引退した元ソフトバンク、巨人の“熱男”松田宣浩氏は将来指導者としてどこのユニホームを着たいのか?
ユニホームを脱いだ今だからこそできる、チャレンジの向こう側に見据えているのが、指導者の道だ。将来の「松田監督」の実現である。
「まずは野球を勉強する。(監督、コーチといったものは)相手からのお話をもらって成立するもので、僕からなりたいと言ってなれるものではない。それが、いつになるかわからないが、野球に育ててもらった。人生の大半を過ごした野球界にいつか恩返ししたいし、その気持ちを心の片隅にいつも持ちながら野球をみたい。いつか野球界の後輩たちと一緒に勝つ喜びを味わいたいと思っています」
ソフトバンクでは、小久保監督が2軍監督から今季から1軍で指揮を執る。巨人の阿部監督も2軍監督から1軍ベンチを経験して今季から1軍監督だ。阪神を18年ぶりのリーグ優勝、38年ぶりの日本一に導いた岡田監督も2軍監督を経験しており、「2軍監督をやったことが上(1軍)で監督をやる上ですごく生きた」という話をしていた。松田氏も、将来的に監督を目指すのであれば、その2軍監督→1軍監督の王道を歩むのがベストだろう。
松田氏には、2軍監督の理想像がある。それは亜大からドラフトの希望枠でソフトバンク入団し、開幕スタメンに抜擢されるものの約2か月でプロの壁にぶつかりファームに落ちた松田をプロで通用する形に鍛えあげてくれた秋山幸二氏だ。
「理想の2軍監督は秋山さんなんです。2軍監督から1軍のヘッドコーチをやって1軍監督になられたんですが、引退して時間が経っていなかったので、まだバリバリで、実際、目の前で打って見本、実技を見せてくれるんです。今の若い選手は、それがユーチューブなんでしょうけど、すごくわかりやすくて指導者としても格好良かった」
ファームでも遠征があったが、ファンの注目を浴びてサインを求められるのは秋山氏だったという。「僕らは子分みたいな感じで、どっちが選手かわからなかった(笑)」との印象が今でも残っている。
プロ野球界では名前のあるベテラン選手ほど、晩節に球団とトラブルを起こし指導者の資質を疑われ、その評価を下げる人も少なくない。だが、松田氏は、ソフトバンクへの恨み節のひとつ残すことなく退団して巨人に移籍。そのほとんどをファームで過ごすことになったが、腐ることなく、若手以上にベンチで声を出して、ハッスルプレーを続け、ドラフト1位の浅野らに慕われた。

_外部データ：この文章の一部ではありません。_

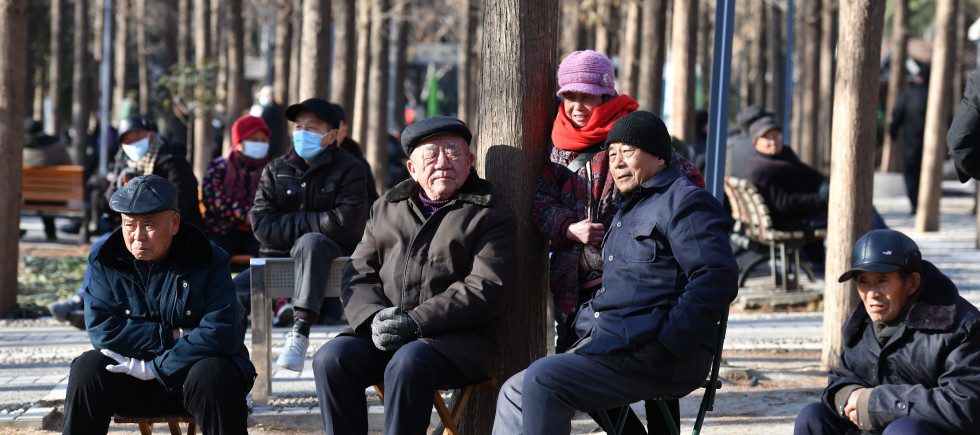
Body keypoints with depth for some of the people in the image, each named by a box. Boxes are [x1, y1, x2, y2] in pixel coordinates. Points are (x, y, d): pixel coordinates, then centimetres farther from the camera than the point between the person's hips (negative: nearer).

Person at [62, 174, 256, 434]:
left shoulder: (209, 262, -6)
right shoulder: (103, 262, 2)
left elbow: (219, 334, -17)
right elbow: (102, 330, -9)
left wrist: (153, 368, -20)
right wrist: (171, 337, -16)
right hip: (129, 384, 2)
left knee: (215, 375, -34)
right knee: (87, 368, -26)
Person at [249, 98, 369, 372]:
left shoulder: (349, 170, 0)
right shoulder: (276, 171, 11)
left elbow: (346, 223, -15)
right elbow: (261, 225, -1)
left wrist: (293, 223, -8)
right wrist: (312, 223, -9)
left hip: (327, 257, -4)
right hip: (278, 257, 4)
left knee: (311, 242, -39)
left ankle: (301, 331, -46)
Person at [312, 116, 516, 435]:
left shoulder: (490, 215, 5)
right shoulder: (386, 209, 21)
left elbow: (486, 289, -8)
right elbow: (358, 277, 17)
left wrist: (416, 322, -17)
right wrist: (374, 317, -8)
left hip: (457, 340, -5)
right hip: (382, 335, 5)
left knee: (408, 364, -35)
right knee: (331, 358, -23)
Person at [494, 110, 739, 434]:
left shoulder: (684, 202, -6)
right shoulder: (627, 210, 26)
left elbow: (717, 277, -18)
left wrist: (667, 342, -22)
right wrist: (587, 323, 19)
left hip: (655, 358, -10)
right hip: (605, 341, 10)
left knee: (542, 380, -26)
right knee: (515, 392, 3)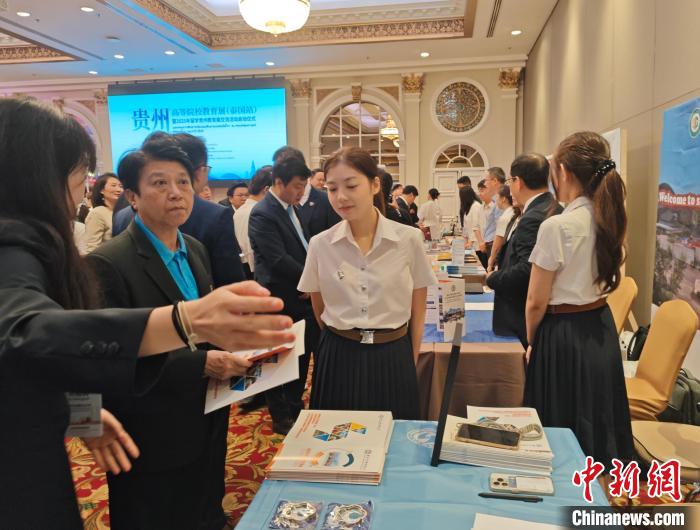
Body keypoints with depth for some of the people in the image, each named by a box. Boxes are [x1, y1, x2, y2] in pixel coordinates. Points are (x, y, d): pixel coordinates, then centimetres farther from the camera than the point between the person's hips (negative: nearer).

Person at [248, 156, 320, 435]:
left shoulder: (291, 208, 10)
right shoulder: (263, 214, -17)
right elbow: (279, 260, -24)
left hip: (302, 296, 8)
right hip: (281, 301, -8)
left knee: (302, 356, 18)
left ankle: (295, 406, 36)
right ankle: (281, 417, 24)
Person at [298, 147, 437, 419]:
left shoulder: (409, 239, -7)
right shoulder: (320, 244, -4)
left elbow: (417, 311, 2)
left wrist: (409, 364, 6)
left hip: (392, 360, -1)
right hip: (338, 361, 1)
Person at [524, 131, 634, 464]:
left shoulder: (557, 226, -21)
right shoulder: (611, 219, 1)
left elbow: (536, 302, -15)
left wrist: (531, 342, 2)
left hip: (564, 337, -7)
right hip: (602, 330, 8)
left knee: (564, 433, 9)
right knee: (597, 418, 22)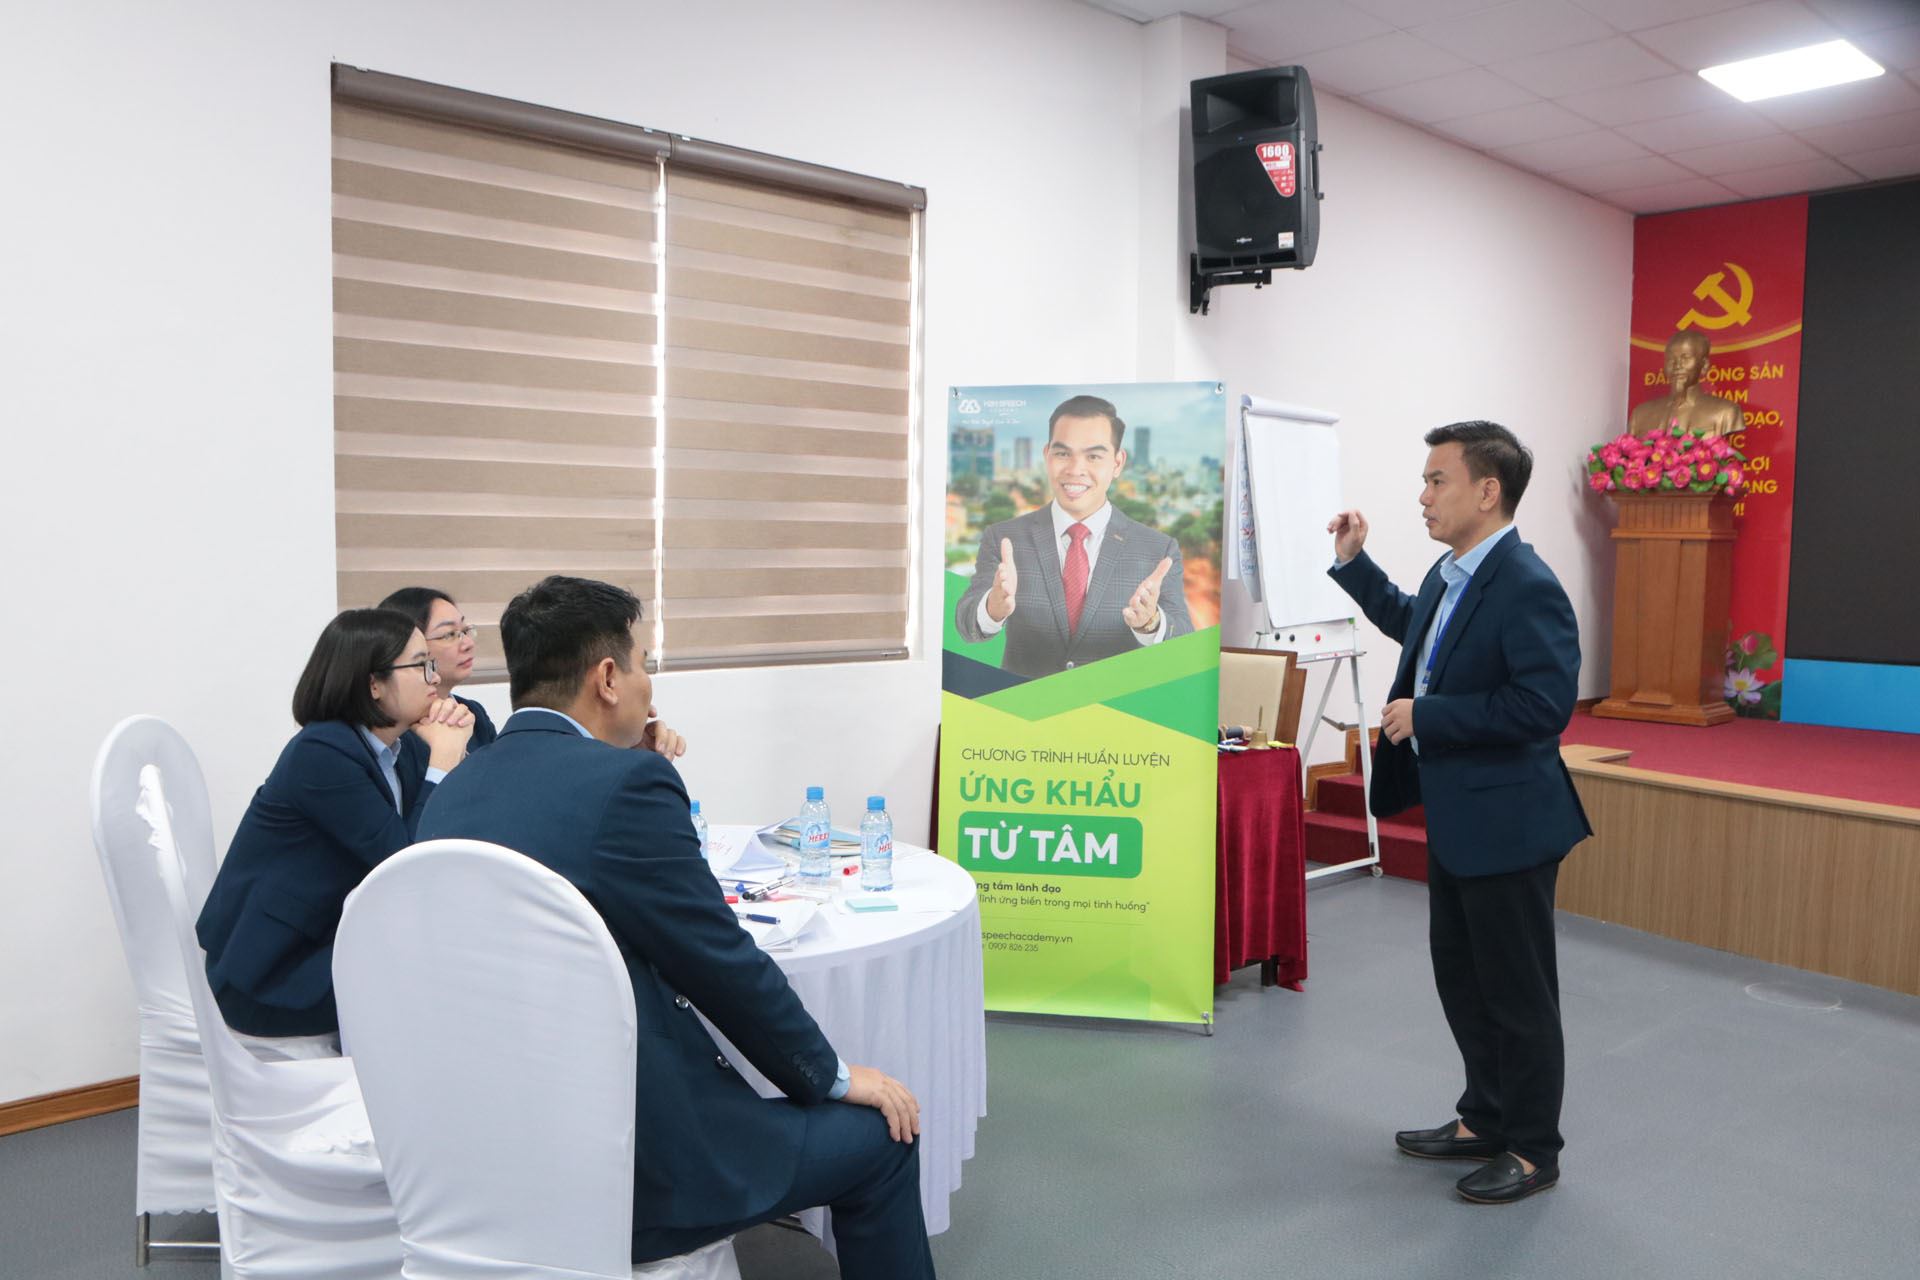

「1軍も2軍もプロ野球は一緒。ユニホームを着ている以上、同じ温度で野球をやらねばならないと思っていた。脚光を浴びる1軍では、がむしゃらにやって、2軍に落ちたら腐るという姿勢は、僕の生き様の中になかった。だから、逆に2軍のレギュラーが1軍に行って控えでチャンスを待つのは当たり前なんだから、臆せず同じように声を出して欲しいんだよね」
松田氏は、その信念を貫き、巨人の若手に伝えた。